No topo da minha lista de coisas a fazer em Seul estava conhecer a famosa DMZ (Korean Demilitarized Zone). Pra quem não sabe, a DMZ é o nome dado para a faixa de terra que corre através da península da Coréia, e serve de espaço entre a República Popular Democrática da Coreia (Coréia do Norte) e a República da Coréia (Coréia do Sul).
A DMZ estabelecida ao final da Guerra da Coréia e divide a península coreana em duas partes, ela 250km de distância e cerca de 4km de largura.
É possível ir sozinho até a DMZ, de trem ou de carro (cerca de 40 minutos de Seul), mas convém muito arrumar um dos diversos tours oferecidos na cidade para que se possa saber um pouco mais da longa história do conflito entre as Coréias (que matou mais de 4 milhões de pessoas), além de simplificar acesso a alguns lugares mais críticos do local.
Para uma zona chamada de “desmilitarizada”, o lugar é impressionantemente militarizado 😋, pode-se sentir a tensão no ar. Literalmente. Quando chegamos, uma música tocava a todo vapor em poderosos alto-falantes e nos foi explicado que diariamente a Coréia do Sul toca canções pop em direção a Coréia do Norte, como forma de propaganda, e a Coréia do Norte, por sua vez, toca canções de homenagem ao imperador Kim, uma verdadeira guerra musical, imagine só? Guerra por que tecnicamente os países ainda estão em guerra, o que ocorre agora é um "armistício", mas vez ou outra a Coréia do Norte ainda manda um mísselzinho pro lado vizinho, só pra registrar presença.
Antes de chegarmos a guia deu as regras básicas do passeio, na maior parte dos lugares fotos e filmagens são proibidos, é essencial levar o passaporte e se ater aos tempos pré-determinados de estada em cada parada. Dependendo de onde se vá visitar, também deve-se seguir um código de vestimenta, sem shorts, tatuagens à mostra ou roupas informais (com rasgos ou furos). Mas não foi sempre assim. Alguns meses atrás militares da parte Norte e da parte Sul jogavam bola juntos e tinham uma relação amigável na fronteira. Foram as últimas ameaças nucleares do Imperador Kim e a eventual morte de um soldado que pos fim a diversão dos milicos. Eles foram proibidos de terem qualquer contato uns com os outros e os soldados norte coreanos começaram a sempre usar de óculos escuros, para evitar que eles se comuniquem ou façam contato por olhares.
Na Coréia do Sul o serviço militar é obrigatório e todo homem saudável é convocado para passar de 1 ano e 9 meses em treinamento, sem qualquer folga aos finais de semana, para visitar a família ou ver a namorada. Devido à grande tensão entre as Coréias, essas folgas foram banidas, em caso de emergência...

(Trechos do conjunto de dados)
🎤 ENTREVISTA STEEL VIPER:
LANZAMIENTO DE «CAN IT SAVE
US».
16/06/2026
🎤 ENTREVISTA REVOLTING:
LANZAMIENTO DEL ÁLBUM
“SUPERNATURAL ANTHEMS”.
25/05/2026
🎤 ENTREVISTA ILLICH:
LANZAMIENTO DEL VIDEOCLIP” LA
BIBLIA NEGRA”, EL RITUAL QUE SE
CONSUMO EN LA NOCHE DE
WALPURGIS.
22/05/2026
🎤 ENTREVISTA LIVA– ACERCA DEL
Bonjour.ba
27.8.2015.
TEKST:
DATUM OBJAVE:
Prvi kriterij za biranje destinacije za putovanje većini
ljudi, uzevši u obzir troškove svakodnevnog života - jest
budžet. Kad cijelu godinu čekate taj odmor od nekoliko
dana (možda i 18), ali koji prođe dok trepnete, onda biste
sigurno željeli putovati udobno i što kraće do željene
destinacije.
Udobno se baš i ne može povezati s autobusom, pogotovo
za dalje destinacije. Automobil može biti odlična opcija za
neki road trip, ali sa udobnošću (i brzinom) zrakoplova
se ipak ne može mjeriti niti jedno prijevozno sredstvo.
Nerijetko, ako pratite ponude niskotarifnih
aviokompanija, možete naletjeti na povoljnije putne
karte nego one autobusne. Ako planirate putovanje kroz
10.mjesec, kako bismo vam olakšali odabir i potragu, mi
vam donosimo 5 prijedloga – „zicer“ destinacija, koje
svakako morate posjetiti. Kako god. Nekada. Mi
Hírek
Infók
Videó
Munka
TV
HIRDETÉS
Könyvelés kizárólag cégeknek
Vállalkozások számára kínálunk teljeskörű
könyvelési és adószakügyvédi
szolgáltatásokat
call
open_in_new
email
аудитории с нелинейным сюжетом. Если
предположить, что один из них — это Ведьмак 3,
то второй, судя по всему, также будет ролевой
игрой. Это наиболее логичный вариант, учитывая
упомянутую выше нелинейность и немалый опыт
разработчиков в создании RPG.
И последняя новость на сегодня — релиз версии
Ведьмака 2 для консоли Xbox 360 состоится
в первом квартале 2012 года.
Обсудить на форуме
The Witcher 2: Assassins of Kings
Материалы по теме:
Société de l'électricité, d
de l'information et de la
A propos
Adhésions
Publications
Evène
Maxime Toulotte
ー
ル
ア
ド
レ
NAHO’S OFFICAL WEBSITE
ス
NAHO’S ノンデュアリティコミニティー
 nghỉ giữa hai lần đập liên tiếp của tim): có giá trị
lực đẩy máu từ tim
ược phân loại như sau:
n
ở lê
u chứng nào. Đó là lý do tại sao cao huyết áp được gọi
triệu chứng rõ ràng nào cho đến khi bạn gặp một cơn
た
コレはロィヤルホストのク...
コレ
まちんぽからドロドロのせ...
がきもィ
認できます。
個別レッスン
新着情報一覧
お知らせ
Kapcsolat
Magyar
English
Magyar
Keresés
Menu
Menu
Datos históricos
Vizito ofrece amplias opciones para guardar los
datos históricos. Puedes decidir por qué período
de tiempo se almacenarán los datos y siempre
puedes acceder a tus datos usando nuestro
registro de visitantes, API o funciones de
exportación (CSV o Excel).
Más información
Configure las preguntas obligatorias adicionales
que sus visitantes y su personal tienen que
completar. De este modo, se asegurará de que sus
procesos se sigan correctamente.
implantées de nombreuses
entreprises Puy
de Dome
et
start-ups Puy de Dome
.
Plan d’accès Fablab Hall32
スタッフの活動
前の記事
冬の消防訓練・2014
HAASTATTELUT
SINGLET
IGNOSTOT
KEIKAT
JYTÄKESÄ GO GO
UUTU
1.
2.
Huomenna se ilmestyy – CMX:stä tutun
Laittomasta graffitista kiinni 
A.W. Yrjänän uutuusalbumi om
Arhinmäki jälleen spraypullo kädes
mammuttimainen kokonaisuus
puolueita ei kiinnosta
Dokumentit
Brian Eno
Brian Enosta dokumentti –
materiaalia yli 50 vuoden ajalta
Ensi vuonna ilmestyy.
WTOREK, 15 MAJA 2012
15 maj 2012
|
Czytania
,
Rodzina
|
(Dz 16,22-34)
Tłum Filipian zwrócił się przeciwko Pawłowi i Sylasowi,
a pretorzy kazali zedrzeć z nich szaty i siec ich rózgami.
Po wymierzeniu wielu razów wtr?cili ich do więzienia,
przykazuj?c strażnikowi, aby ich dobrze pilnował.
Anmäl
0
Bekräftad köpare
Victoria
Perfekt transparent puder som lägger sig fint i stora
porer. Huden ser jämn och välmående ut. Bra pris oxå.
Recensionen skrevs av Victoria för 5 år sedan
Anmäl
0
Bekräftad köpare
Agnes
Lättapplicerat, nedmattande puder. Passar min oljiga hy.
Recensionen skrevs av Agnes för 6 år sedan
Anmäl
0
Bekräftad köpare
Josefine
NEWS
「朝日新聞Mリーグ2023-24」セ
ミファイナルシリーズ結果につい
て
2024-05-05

(Tarefa A): Devolva, sem nenhuma alteração, o trecho do texto sobre a DMZ que começa em "No topo da minha" e termina em "4km de largura.".
(Tarefa B): Digite de novo, sem mudar nada, as linhas dos dados fornecidos, começando pela primeira e terminando na que contém "aviokompanija, možete naletjeti", incluindo essa.
O texto e as linhas vêm de fontes diferentes.

(Sua resposta A):
No topo da minha lista de coisas a fazer em Seul estava conhecer a famosa DMZ (Korean Demilitarized Zone). Pra quem não sabe, a DMZ é o nome dado para a faixa de terra que corre através da península da Coréia, e serve de espaço entre a República Popular Democrática da Coreia (Coréia do Norte) e a República da Coréia (Coréia do Sul).
A DMZ estabelecida ao final da Guerra da Coréia e divide a península coreana em duas partes, ela 250km de distância e cerca de 4km de largura.

(Sua resposta B):
🎤 ENTREVISTA STEEL VIPER:
LANZAMIENTO DE «CAN IT SAVE
US».
16/06/2026
🎤 ENTREVISTA REVOLTING:
LANZAMIENTO DEL ÁLBUM
“SUPERNATURAL ANTHEMS”.
25/05/2026
🎤 ENTREVISTA ILLICH:
LANZAMIENTO DEL VIDEOCLIP” LA
BIBLIA NEGRA”, EL RITUAL QUE SE
CONSUMO EN LA NOCHE DE
WALPURGIS.
22/05/2026
🎤 ENTREVISTA LIVA– ACERCA DEL
Bonjour.ba
27.8.2015.
TEKST:
DATUM OBJAVE:
Prvi kriterij za biranje destinacije za putovanje većini
ljudi, uzevši u obzir troškove svakodnevnog života - jest
budžet. Kad cijelu godinu čekate taj odmor od nekoliko
dana (možda i 18), ali koji prođe dok trepnete, onda biste
sigurno željeli putovati udobno i što kraće do željene
destinacije.
Udobno se baš i ne može povezati s autobusom, pogotovo
za dalje destinacije. Automobil može biti odlična opcija za
neki road trip, ali sa udobnošću (i brzinom) zrakoplova
se ipak ne može mjeriti niti jedno prijevozno sredstvo.
Nerijetko, ako pratite ponude niskotarifnih
aviokompanija, možete naletjeti na povoljnije putne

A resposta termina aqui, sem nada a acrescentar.